September/October/November is definitly the best season of the year. New iOS, Android L, OSX, Ubuntu and of course Emacs :) i hope i'm not missing anything.
So far Emacs has been, for many users, nice abstraction over the OS. As soon as I'm not able to use the same packages and have the same setup on both Linux and Windows, I won't use it anywhere and start looking at the alternatives.
The purpose of this is not to limit functionality to a specific platform, it's to expand the capabilities of Emacs. My understanding is FFI is intended to work on all platforms that Emacs support, so it just means the library authors need to provide platform specific support, just the same as they do with packages that depend on specific binaries in the path.
Throwing out a new feature that provides obvious benefits because of imagined future packages that may choose against being platform agnostic seems rather short sighted.
Wait, I thought RMS is very strongly opposed to this?
Eben is just about the only legal advice that rms will really listen to. If something like this could be done and Eben convinces rms about this, this may ease his (in my opinion) well-founded fears against proprietary Emacs extensions.
> Common Lisp is extremely complicated and ugly. When I wrote GNU Emacs I had just finished implementing Common Lisp, and I did not like it much. It would bloat Emacs terribly, and documenting it would be hard too.
> Scheme is elegant, and it is a better direction to move in.
> Since we have our own Scheme implementation, we should use that one. If it has a serious disadvantage, we should do something about that. There are various things that might be right to do, but simply disregarding it in the case of Emacs cannot be right.
That's 15 years of talking. My personal feeling is that sometimes it's just better to abandon projects that stagnate. There's an open source Go version of Sublime, for example. It would probably be easier to maintain.
That's throwing the baby out with the bathwater. The only thing which makes Emacs-on-Guile difficult is backwards compatibility. If you find Sublime a viable option, then compatibility isn't an issue for you; in which case there's nothing preventing you from using Emacs-on-Guile right now.
It has reached an odd place, there is enough legacy code (or so it's believed) that it can't be abandoned, there are clear innovations that will never go in to elisp (jit compilation, threads, Ffi, etc) and guile isn't being accepted while it is clearly the best way forward that has been suggested. It's like emacs is done.
Considering something else only makes sense...
As with any corporate product, you can't go changing shit when you have a large paying userbase.
That said, there's a lot of information here that's very useful for the starting Elisp programmer.
I don't see how these are evidence of the author having "CL background". CL is pretty much identical to Emacs lisp with regards to both of these things.
Since 1996, Emacs was a kind of IDE replacement when I was in UNIX environments and could not use my beloved MS-DOS/Windows IDEs, but nowadays UNIX systems also enjoy quite powerful IDEs.
Why can't we have a kickstarter campaign for providing funds to develop a real plan of execution for this?
Without a real plan forward, I see Guile realistically taking another 5-10 years, making it a 20-25 year long proposal.
It's not necessarily easy for an open source project to translate money into engineers. A pot of donated cash in the bank doesn't mean that the existing developers have any more time to work on the project, or that somebody new with the right skills and experience with the codebase magically appears. If one or more project members happen to be consultants who can use the money to spend six months working on Guile rather than on some other paid engagement that's one thing; but the amount of money required to make "quit your full time job to work on the project" financially sensible is prohibitively larger.

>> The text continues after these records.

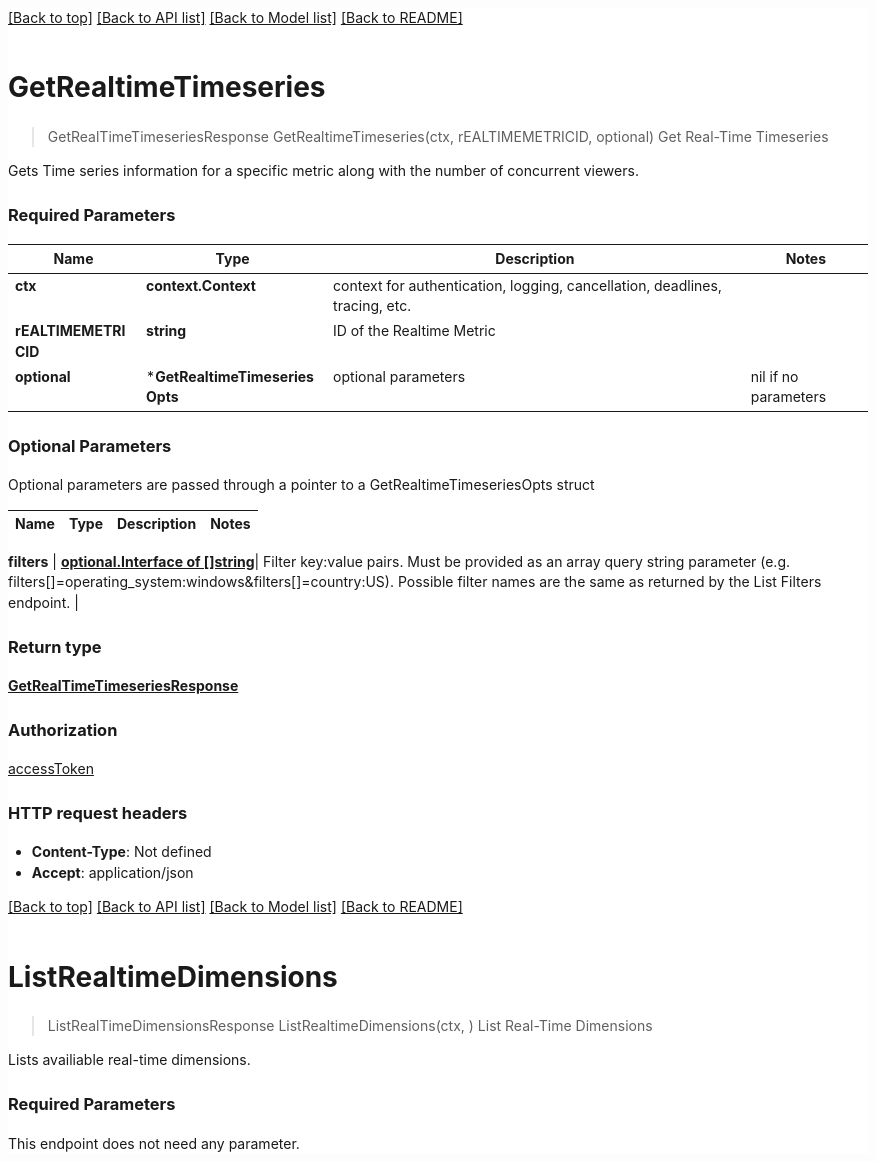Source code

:[[Back to top]](#) [[Back to API list]](../README.md#documentation-for-api-endpoints) [[Back to Model list]](../README.md#documentation-for-models) [[Back to README]](../README.md)

# **GetRealtimeTimeseries**
> GetRealTimeTimeseriesResponse GetRealtimeTimeseries(ctx, rEALTIMEMETRICID, optional)
Get Real-Time Timeseries

Gets Time series information for a specific metric along with the number of concurrent viewers.

### Required Parameters

Name | Type | Description  | Notes
------------- | ------------- | ------------- | -------------
 **ctx** | **context.Context** | context for authentication, logging, cancellation, deadlines, tracing, etc.
  **rEALTIMEMETRICID** | **string**| ID of the Realtime Metric | 
 **optional** | ***GetRealtimeTimeseriesOpts** | optional parameters | nil if no parameters

### Optional Parameters
Optional parameters are passed through a pointer to a GetRealtimeTimeseriesOpts struct

Name | Type | Description  | Notes
------------- | ------------- | ------------- | -------------

 **filters** | [**optional.Interface of []string**](string.md)| Filter key:value pairs. Must be provided as an array query string parameter (e.g. filters[]&#x3D;operating_system:windows&amp;filters[]&#x3D;country:US). Possible filter names are the same as returned by the List Filters endpoint.  | 

### Return type

[**GetRealTimeTimeseriesResponse**](GetRealTimeTimeseriesResponse.md)

### Authorization

[accessToken](../README.md#accessToken)

### HTTP request headers

 - **Content-Type**: Not defined
 - **Accept**: application/json

[[Back to top]](#) [[Back to API list]](../README.md#documentation-for-api-endpoints) [[Back to Model list]](../README.md#documentation-for-models) [[Back to README]](../README.md)

# **ListRealtimeDimensions**
> ListRealTimeDimensionsResponse ListRealtimeDimensions(ctx, )
List Real-Time Dimensions

Lists availiable real-time dimensions.

### Required Parameters
This endpoint does not need any parameter.

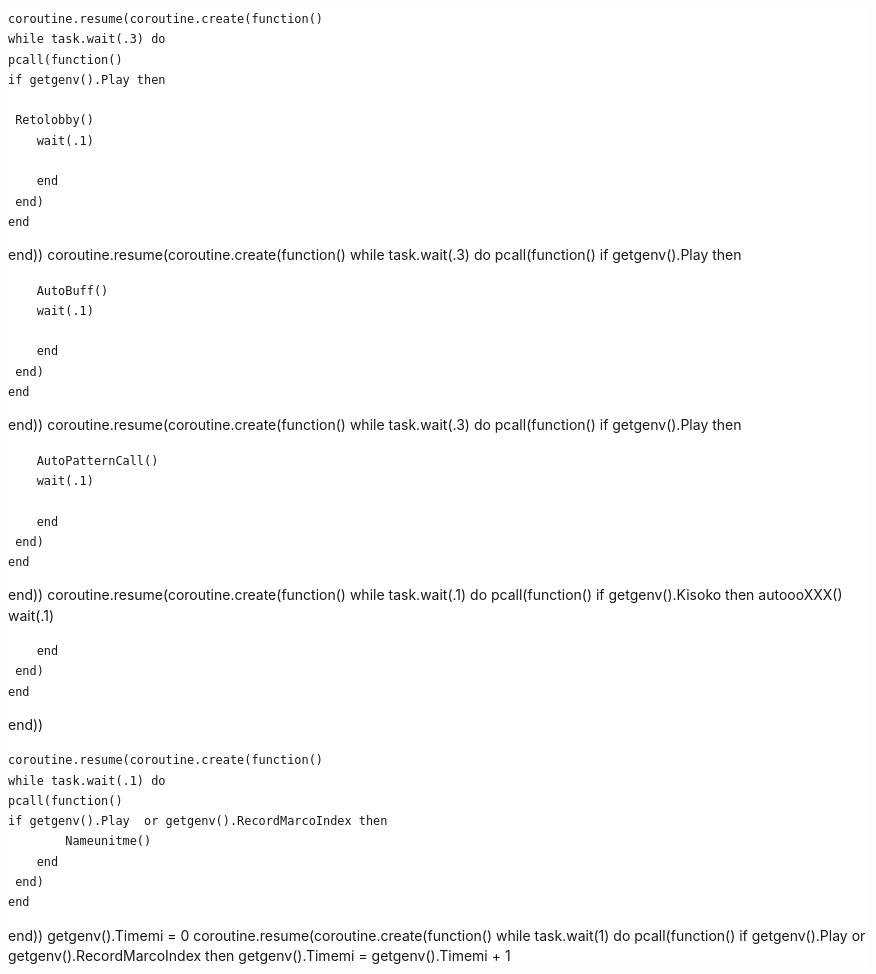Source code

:     coroutine.resume(coroutine.create(function()
    while task.wait(.3) do
    pcall(function()
    if getgenv().Play then
 
     Retolobby()
        wait(.1)

        end
     end)
    end
end))
    coroutine.resume(coroutine.create(function()
    while task.wait(.3) do
    pcall(function()
    if getgenv().Play  then

        AutoBuff()
        wait(.1)
  
        end
     end)
    end
end))
    coroutine.resume(coroutine.create(function()
    while task.wait(.3) do
    pcall(function()
    if getgenv().Play  then
    
        AutoPatternCall()
        wait(.1)
  
        end
     end)
    end
end))
    coroutine.resume(coroutine.create(function()
    while task.wait(.1) do
    pcall(function()
    if  getgenv().Kisoko  then
       autoooXXX()
        wait(.1)
  
        end
     end)
    end
end))
 







    coroutine.resume(coroutine.create(function()
    while task.wait(.1) do
    pcall(function()
    if getgenv().Play  or getgenv().RecordMarcoIndex then
            Nameunitme()
        end
     end)
    end
end))
    getgenv().Timemi = 0
    coroutine.resume(coroutine.create(function()
    while task.wait(1) do
    pcall(function()
    if getgenv().Play or getgenv().RecordMarcoIndex then
    getgenv().Timemi = getgenv().Timemi + 1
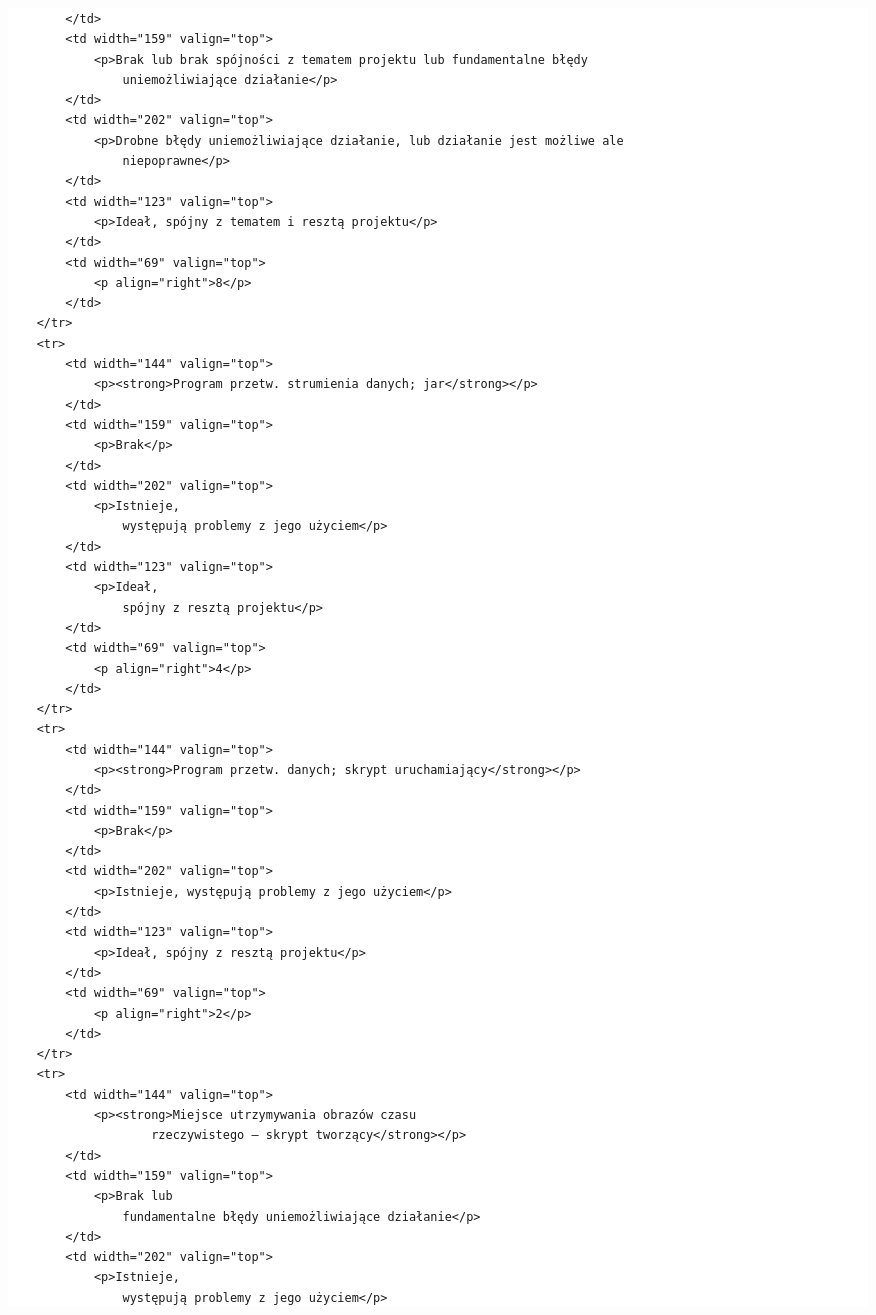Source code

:             </td>
            <td width="159" valign="top">
                <p>Brak lub brak spójności z tematem projektu lub fundamentalne błędy
                    uniemożliwiające działanie</p>
            </td>
            <td width="202" valign="top">
                <p>Drobne błędy uniemożliwiające działanie, lub działanie jest możliwe ale
                    niepoprawne</p>
            </td>
            <td width="123" valign="top">
                <p>Ideał, spójny z tematem i resztą projektu</p>
            </td>
            <td width="69" valign="top">
                <p align="right">8</p>
            </td>
        </tr>
        <tr>
            <td width="144" valign="top">
                <p><strong>Program przetw. strumienia danych; jar</strong></p>
            </td>
            <td width="159" valign="top">
                <p>Brak</p>
            </td>
            <td width="202" valign="top">
                <p>Istnieje,
                    występują problemy z jego użyciem</p>
            </td>
            <td width="123" valign="top">
                <p>Ideał,
                    spójny z resztą projektu</p>
            </td>
            <td width="69" valign="top">
                <p align="right">4</p>
            </td>
        </tr>
        <tr>
            <td width="144" valign="top">
                <p><strong>Program przetw. danych; skrypt uruchamiający</strong></p>
            </td>
            <td width="159" valign="top">
                <p>Brak</p>
            </td>
            <td width="202" valign="top">
                <p>Istnieje, występują problemy z jego użyciem</p>
            </td>
            <td width="123" valign="top">
                <p>Ideał, spójny z resztą projektu</p>
            </td>
            <td width="69" valign="top">
                <p align="right">2</p>
            </td>
        </tr>
        <tr>
            <td width="144" valign="top">
                <p><strong>Miejsce utrzymywania obrazów czasu
                        rzeczywistego – skrypt tworzący</strong></p>
            </td>
            <td width="159" valign="top">
                <p>Brak lub
                    fundamentalne błędy uniemożliwiające działanie</p>
            </td>
            <td width="202" valign="top">
                <p>Istnieje,
                    występują problemy z jego użyciem</p>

I can add that for some projects, funding is useful to acquire the hardware and infrastructure to host the project: code hosting, build servers, test machines, bandwidth... However I doubt this is Guile's constraint.
My suggestion is to just keep that momentum going, year around. I know about the mythical man-month, etc, but in this case, some of this low-hanging fruit can be financed.
-  http://lwn.net/Articles/615347/
-  http://www.emacswiki.org/emacs/GuileEmacsTodo
-  https://www.google-melange.com/gsoc/project/details/google/g...
I don't know about that; it sounds very much like dynamic variables. It's usual in a Common Lisp implementation to give each thread its own set of dynamic variables (indeed, that's close to the only sane thing to do); I can't offhand see why it would make sense just to treat buffer-local variables similarly. But perhaps there're some semantics I'm not familiar with.